By the way, the 'less-than-technically-competent journalist' here is Matthew Green, a cryptographer. So I think he's plenty technically-competent. Also, they're called elliptic curves, not 'elliptical' curves.
He wrote this in 1999; ECC was at the time sort of a novelty, it's headline being "a way to do cryptography with smaller key sizes", as if ECC was mostly a way to fit crypto into smaller memory software.
Schneier and Ferguson wrote _Practical Cryptography_ in 2003. It has virtually no mention whatsoever of ECC cryptography, despite ECC's already significantly increased importance by then.
In 2013, I think it's fair to say that the balance of expert opinion on ECC vs. RSA is sharply against Schneier's take on ECC. RSA is on the way out, and ECC is what's going to replace it. Equally significantly, crypto constructions that use signing and key agreement but not public-key encryption/decryption operations are modern designs; designs where a long-lived RSA key is used to wrap and unwrap secrets are dated. ECC is useful for the modern constructions and less so for the dated ones.
I don't think Schneier's writing has tracked these shifts well. I think his books are very light on, for instance, forward secrecy or deterministic signing. His research results never focused on public key encryption and never touched ECC (it's worth noting that much of his best known research was also done with John Kelsey, who is at NIST --- coincidentally, one of Schneier's best-known designs, with Kelsey, was the Yarrow CSPRNG).
Also: Schneier has a close working relationship with Niels Ferguson, who was one of the researchers that spotted the weirdness in Dual_EC. So it's possible that Schneier's concerns over the "constants" in ECC all stem from that. (It's hard to say; he could also be referring to the random seed in the P-224 and P-256 curves).

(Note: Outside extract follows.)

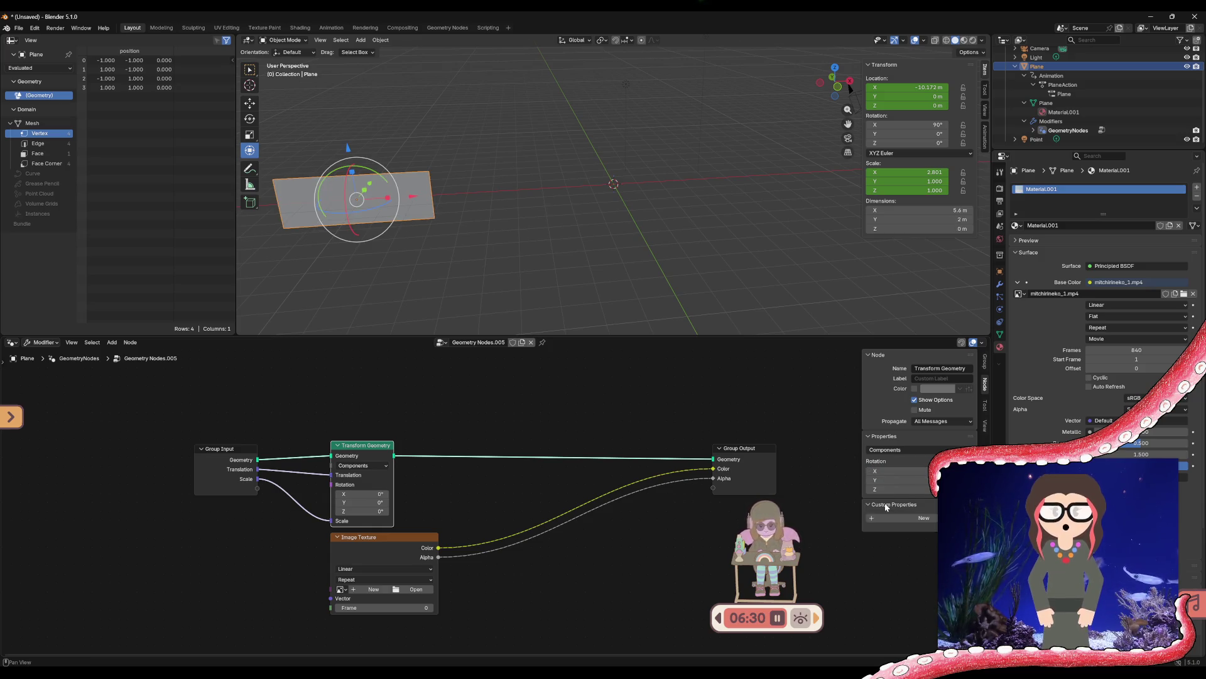
left_click(891, 519)
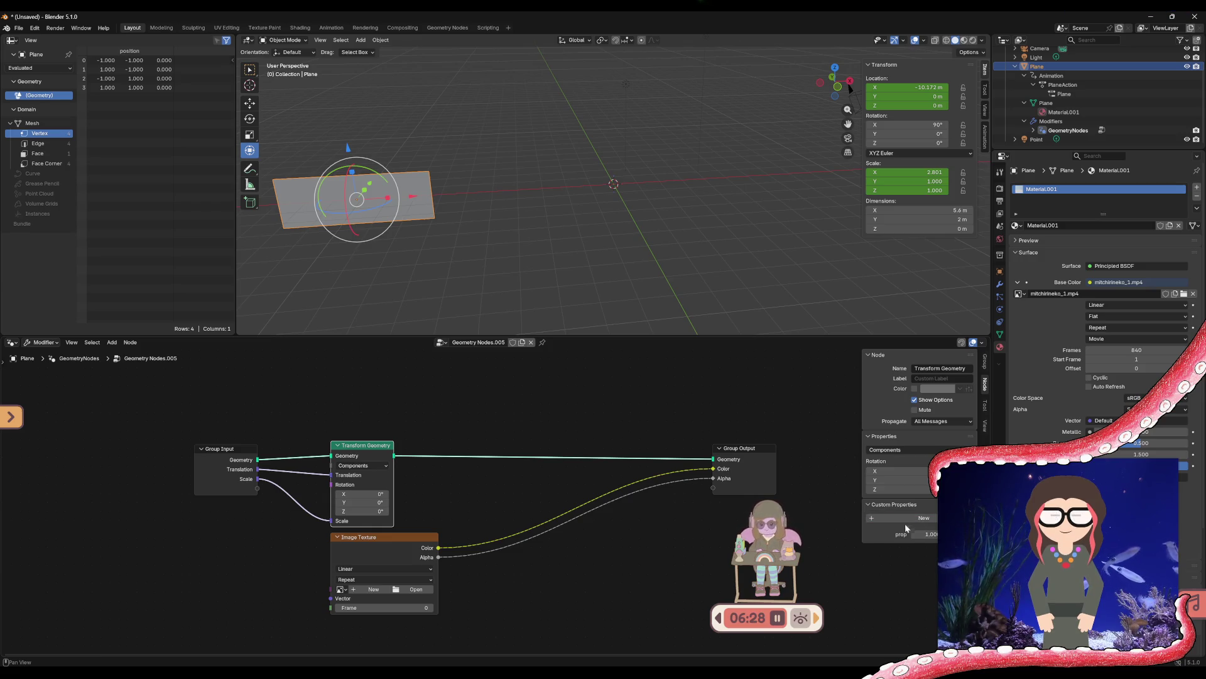
left_click_drag(907, 534, 907, 534)
key("Return")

I don't think readers have any particular reason to believe that Bruce Schneier is an authority on ECC.
Cryptography is not one topic. It's actually a little silly to suggest anyone like Schneier could be authoritative on all crypto concepts. Look at the research output of famous cryptographic researchers (Schneier has some research, but is not really a top-tier researcher) --- it tends to specialize!

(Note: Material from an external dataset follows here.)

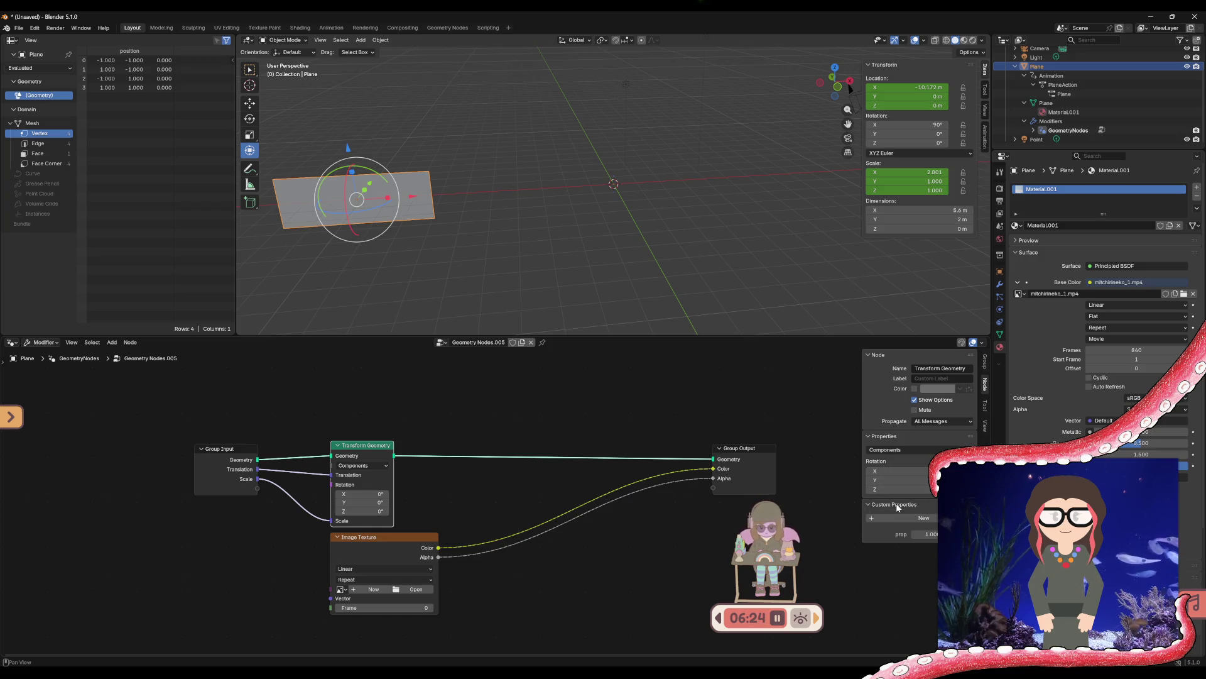
left_click(886, 505)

You're missing context because it was deleted by the comment's author. It was claimed that Linus Torvalds was "the authority" and that articles were written by non-technical reporters. Schneier is clearly not a non-technical reporter.
No claim was made by anyone that Schneier was the one-and-only security god either. Some people worship the ground person P walks on, but it's still just ground. Celebrity doesnt make 2+2 = 5, only for very large values of 2. I do think there is a common antipattern of wanting to rely upon one technology or one authority as a "security oracle," but this goes against holistic, defense-in-depth.
The other points are fine, just non-apropos.
But since you went there: Does the less elucidatbility (yep that's not a word, but a self-referencing pun) of ECC for the average joe programmer like myself make it any more secure than picking longer RSA keys? ECC seems so much easier to screw up in subtle ways that only leet mathematicians can grasp. Also, the change seems like change for churn's sake to sell more consulting. I used to work with big 4 folks, and there's always a joke a about the latest fad that needs selling, so I'm biased against popular, unjustified change.
(1) The reality is you probably don't understand all the implications of the RSA problem as well as you think you do either.
(2) "You" are just as likely to screw up RSA; the point is, "you" shouldn't be implementing cryptography directly at all, but rather using a well-vetted library. Both RSA and ECC have many viable free options for that.
(3) The reason RSA is going away and ECC is replacing it is that RSA is that RSA at acceptable levels of performance is getting too weak, and RSA at acceptable levels of security is too slow for mass deployment.
(4) It's hard to take "churn" seriously when change happens once over the course of 15 years.
(5) There is no cabal of consultants who get rich selling cryptosystem designs; for instance, for the most part, browser cryptography, email cryptography, and web site cryptography aren't implemented by consultants at all. (If you're wondering: we're not that kind of consultancy.)
Interestingly, Schneier sounds more reasonable in 1999 than now (with relation to ECC; don't hate me). That essay was pretty good: elliptic curves were relatively new on the block (but really, not even 10 years newer than RSA), and not particularly well-studied in the cryptographic setting (mathematicians were more interested in other elliptic curves, e.g., Fermat's Last Theorem).
It's been almost 15 years since then. No new classes of weak curves were discovered since then (the last one was anomalous curves, around 1998), nor advances towards a general notion of smoothness in the general setting §, despite intense study. It seems unlikely that Solinas would have been able to, in 1999, slip a weak curve past everyone for so long, given the attention the problem has gotten in the last decade. All in all, I think Schneier may be doing more harm than good with those recent ECC comments.
§ Summation polynomial-based approaches are the exception, but they are not general. They only work over extension fields, including binary fields, and are mostly impractical attacks.